» **Work request**: Give, as a bare number, the count of lines below that contain "CROSS".

» **Data supplied**:
════

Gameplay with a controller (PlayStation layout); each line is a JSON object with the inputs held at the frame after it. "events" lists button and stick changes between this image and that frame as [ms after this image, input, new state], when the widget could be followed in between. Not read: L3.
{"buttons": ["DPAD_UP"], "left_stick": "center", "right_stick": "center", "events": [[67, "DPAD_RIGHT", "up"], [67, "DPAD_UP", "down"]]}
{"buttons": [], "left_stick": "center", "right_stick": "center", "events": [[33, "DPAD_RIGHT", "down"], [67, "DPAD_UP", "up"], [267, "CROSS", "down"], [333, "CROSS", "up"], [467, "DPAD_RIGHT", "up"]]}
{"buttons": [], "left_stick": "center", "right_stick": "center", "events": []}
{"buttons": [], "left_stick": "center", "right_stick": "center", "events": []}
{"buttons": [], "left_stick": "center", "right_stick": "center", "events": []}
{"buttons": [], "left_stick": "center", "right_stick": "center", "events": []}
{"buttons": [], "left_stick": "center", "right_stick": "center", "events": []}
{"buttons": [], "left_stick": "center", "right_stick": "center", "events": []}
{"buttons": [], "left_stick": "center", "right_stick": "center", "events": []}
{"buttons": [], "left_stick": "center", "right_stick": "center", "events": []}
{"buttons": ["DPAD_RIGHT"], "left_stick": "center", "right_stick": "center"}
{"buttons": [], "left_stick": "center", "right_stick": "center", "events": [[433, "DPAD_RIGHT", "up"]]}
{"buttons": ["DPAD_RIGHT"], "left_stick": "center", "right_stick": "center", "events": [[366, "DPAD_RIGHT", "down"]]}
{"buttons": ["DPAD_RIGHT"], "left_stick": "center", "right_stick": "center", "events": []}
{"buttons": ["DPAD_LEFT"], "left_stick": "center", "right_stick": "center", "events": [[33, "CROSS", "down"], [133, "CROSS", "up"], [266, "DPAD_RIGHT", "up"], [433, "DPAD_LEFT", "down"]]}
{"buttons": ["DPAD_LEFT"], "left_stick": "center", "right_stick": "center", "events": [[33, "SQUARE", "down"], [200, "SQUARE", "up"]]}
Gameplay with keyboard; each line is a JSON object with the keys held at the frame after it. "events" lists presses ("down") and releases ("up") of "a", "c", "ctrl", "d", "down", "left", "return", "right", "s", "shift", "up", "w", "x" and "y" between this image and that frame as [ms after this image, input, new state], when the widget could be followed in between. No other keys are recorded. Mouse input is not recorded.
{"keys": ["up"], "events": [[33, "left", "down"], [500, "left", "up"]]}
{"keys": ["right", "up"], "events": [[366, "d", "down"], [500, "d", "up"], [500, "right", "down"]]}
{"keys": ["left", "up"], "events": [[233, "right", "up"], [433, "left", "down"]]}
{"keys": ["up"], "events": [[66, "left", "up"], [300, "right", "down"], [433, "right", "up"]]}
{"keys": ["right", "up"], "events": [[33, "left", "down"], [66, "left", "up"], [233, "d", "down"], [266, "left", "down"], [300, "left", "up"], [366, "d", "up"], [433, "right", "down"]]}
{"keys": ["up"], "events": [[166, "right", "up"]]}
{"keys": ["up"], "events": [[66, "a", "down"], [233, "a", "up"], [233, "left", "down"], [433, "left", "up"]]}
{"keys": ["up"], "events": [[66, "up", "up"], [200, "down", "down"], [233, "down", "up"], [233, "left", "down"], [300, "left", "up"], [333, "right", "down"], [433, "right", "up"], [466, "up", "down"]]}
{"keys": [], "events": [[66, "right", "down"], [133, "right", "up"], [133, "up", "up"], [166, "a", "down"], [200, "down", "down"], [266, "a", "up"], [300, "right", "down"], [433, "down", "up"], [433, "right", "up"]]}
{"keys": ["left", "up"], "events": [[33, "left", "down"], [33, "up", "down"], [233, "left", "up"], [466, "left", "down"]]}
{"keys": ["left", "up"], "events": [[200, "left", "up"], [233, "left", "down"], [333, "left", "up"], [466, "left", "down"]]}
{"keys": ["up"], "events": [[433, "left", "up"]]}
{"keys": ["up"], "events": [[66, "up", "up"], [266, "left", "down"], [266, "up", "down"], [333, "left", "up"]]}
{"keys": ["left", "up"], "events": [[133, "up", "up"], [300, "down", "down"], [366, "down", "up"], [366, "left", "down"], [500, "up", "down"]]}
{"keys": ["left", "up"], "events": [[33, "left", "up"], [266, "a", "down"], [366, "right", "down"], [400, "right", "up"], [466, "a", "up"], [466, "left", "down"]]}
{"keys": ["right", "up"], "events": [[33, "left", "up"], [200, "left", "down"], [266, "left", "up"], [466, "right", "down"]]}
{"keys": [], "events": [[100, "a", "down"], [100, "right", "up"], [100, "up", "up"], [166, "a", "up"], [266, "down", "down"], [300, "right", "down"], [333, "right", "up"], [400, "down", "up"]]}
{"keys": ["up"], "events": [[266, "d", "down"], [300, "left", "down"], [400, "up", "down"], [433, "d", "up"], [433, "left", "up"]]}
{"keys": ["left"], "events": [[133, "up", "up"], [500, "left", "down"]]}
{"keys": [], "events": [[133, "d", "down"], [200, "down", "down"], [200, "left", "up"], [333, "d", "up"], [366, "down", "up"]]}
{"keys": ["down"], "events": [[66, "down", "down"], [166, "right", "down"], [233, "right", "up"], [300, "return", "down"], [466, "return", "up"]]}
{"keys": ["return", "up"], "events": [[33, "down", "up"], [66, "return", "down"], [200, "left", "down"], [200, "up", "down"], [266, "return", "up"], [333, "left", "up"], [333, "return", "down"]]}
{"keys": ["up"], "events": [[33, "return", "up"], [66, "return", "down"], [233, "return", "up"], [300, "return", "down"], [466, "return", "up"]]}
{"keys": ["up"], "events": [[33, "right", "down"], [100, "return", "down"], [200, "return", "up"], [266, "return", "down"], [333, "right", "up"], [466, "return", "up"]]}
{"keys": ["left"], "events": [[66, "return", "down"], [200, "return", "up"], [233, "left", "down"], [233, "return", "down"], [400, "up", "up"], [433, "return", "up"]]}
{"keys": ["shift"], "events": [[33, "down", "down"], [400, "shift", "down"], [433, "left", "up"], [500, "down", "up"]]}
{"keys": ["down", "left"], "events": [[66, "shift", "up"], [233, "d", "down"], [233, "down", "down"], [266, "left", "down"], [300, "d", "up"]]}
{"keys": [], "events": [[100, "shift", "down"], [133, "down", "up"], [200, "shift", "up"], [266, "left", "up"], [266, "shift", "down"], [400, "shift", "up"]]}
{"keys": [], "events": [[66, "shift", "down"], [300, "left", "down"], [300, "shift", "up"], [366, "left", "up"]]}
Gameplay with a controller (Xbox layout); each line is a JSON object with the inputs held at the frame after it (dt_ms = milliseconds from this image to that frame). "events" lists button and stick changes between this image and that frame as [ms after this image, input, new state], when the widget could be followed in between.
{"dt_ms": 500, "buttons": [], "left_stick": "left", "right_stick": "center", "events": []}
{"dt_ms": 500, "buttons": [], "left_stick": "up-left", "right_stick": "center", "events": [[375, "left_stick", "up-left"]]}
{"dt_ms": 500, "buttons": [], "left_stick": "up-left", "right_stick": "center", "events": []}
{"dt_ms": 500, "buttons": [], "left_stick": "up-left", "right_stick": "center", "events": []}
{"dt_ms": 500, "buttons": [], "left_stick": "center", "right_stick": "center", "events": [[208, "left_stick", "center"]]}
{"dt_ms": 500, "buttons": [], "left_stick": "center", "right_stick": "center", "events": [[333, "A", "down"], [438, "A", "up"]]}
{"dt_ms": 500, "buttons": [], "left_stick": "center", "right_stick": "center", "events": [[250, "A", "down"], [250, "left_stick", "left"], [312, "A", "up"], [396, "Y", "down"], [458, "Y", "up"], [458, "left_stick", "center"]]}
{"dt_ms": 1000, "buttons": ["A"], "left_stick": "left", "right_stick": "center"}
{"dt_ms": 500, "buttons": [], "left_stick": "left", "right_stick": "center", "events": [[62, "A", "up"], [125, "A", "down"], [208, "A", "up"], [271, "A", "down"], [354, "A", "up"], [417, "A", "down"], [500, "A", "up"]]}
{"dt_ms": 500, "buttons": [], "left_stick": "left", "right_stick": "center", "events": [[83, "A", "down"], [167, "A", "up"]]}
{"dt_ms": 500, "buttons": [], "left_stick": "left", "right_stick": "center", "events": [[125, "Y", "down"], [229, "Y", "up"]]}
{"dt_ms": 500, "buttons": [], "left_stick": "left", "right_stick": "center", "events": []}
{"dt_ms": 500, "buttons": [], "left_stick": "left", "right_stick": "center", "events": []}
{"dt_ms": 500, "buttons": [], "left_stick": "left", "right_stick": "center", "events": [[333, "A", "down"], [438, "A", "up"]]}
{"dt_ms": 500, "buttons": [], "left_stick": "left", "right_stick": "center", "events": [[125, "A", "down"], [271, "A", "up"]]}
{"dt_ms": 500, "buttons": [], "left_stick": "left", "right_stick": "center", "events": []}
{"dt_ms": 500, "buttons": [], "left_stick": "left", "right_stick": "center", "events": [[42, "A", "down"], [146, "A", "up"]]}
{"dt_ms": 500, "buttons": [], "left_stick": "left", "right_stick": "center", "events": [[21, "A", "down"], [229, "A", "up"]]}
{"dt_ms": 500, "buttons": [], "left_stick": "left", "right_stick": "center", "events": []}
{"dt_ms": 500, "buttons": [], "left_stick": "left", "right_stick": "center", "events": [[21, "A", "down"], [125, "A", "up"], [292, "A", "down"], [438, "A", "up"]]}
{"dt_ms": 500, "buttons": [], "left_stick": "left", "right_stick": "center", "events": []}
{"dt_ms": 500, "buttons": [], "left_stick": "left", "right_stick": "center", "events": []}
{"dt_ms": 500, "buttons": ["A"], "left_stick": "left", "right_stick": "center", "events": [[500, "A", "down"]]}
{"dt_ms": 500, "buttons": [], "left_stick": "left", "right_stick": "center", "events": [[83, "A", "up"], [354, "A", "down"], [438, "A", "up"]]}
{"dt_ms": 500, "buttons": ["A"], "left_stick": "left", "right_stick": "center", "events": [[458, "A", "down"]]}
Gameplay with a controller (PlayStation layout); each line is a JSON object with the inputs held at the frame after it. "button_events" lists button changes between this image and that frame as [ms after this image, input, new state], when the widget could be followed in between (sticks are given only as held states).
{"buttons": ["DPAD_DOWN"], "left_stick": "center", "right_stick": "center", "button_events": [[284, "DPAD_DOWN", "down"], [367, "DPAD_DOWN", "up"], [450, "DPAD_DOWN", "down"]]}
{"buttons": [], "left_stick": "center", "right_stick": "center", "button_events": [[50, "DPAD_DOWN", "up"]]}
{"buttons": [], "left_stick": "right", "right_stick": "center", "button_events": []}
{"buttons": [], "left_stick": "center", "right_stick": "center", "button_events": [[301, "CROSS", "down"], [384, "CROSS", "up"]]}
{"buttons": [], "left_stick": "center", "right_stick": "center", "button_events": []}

════

» **Your response**: 3